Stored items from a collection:
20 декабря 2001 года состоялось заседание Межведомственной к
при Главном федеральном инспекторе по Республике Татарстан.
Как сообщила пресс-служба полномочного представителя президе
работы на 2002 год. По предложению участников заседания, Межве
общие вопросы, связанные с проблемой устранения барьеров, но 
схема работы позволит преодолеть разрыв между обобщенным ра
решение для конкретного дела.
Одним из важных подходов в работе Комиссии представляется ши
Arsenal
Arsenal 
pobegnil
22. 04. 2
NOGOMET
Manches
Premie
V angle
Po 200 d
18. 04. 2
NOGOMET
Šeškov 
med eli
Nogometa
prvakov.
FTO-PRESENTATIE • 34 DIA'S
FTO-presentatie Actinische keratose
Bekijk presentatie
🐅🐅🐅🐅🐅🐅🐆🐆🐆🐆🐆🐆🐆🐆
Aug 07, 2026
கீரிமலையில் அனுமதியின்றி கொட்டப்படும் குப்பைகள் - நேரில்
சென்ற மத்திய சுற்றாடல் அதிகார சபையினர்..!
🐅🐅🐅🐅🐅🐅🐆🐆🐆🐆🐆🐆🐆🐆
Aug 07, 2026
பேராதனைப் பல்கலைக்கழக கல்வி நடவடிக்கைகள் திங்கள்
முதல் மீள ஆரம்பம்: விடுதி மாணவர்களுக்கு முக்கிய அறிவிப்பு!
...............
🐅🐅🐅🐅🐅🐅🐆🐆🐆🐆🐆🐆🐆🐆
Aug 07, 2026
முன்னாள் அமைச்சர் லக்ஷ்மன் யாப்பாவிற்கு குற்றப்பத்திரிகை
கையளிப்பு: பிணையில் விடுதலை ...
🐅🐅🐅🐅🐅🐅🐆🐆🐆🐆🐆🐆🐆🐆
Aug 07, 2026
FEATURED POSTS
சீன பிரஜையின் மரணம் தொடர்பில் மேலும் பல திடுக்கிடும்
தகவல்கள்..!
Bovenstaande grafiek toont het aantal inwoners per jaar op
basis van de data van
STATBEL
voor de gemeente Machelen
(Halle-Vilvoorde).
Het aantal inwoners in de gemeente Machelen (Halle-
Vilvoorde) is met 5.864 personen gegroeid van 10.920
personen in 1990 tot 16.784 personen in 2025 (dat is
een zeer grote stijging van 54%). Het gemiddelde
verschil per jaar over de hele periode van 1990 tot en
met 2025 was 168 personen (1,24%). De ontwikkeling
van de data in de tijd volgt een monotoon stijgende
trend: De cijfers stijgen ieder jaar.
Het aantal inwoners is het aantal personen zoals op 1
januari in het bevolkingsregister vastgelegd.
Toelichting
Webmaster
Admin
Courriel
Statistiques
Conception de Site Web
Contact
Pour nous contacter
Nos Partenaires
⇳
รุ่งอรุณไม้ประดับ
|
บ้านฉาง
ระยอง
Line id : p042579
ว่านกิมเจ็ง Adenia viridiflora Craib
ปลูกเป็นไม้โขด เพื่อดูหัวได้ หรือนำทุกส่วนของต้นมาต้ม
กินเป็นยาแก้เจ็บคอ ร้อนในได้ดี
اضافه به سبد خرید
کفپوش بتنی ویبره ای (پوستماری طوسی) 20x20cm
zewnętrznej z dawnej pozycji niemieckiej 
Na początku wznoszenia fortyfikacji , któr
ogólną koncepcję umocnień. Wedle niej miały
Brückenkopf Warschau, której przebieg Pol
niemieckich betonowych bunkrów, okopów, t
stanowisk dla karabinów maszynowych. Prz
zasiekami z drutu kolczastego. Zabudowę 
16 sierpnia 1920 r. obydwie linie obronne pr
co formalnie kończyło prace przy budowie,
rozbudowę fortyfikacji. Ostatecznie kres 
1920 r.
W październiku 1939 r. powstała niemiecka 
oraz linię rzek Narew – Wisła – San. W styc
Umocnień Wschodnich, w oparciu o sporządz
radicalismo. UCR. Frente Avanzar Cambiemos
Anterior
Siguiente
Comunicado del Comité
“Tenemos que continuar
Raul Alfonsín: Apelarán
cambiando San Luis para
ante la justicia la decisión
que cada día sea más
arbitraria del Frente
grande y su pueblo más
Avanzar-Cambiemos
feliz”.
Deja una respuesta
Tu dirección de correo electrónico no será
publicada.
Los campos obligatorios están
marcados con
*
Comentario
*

• _Goal of the exercise_
Once the line with "zasiekami z drutu kolczastego. Zabudowę" is found, transcribe it and each line after it through the final line of the entries, exactly and only.

• _Solution for this exercise_
zasiekami z drutu kolczastego. Zabudowę 
16 sierpnia 1920 r. obydwie linie obronne pr
co formalnie kończyło prace przy budowie,
rozbudowę fortyfikacji. Ostatecznie kres 
1920 r.
W październiku 1939 r. powstała niemiecka 
oraz linię rzek Narew – Wisła – San. W styc
Umocnień Wschodnich, w oparciu o sporządz
radicalismo. UCR. Frente Avanzar Cambiemos
Anterior
Siguiente
Comunicado del Comité
“Tenemos que continuar
Raul Alfonsín: Apelarán
cambiando San Luis para
ante la justicia la decisión
que cada día sea más
arbitraria del Frente
grande y su pueblo más
Avanzar-Cambiemos
feliz”.
Deja una respuesta
Tu dirección de correo electrónico no será
publicada.
Los campos obligatorios están
marcados con
*
Comentario
*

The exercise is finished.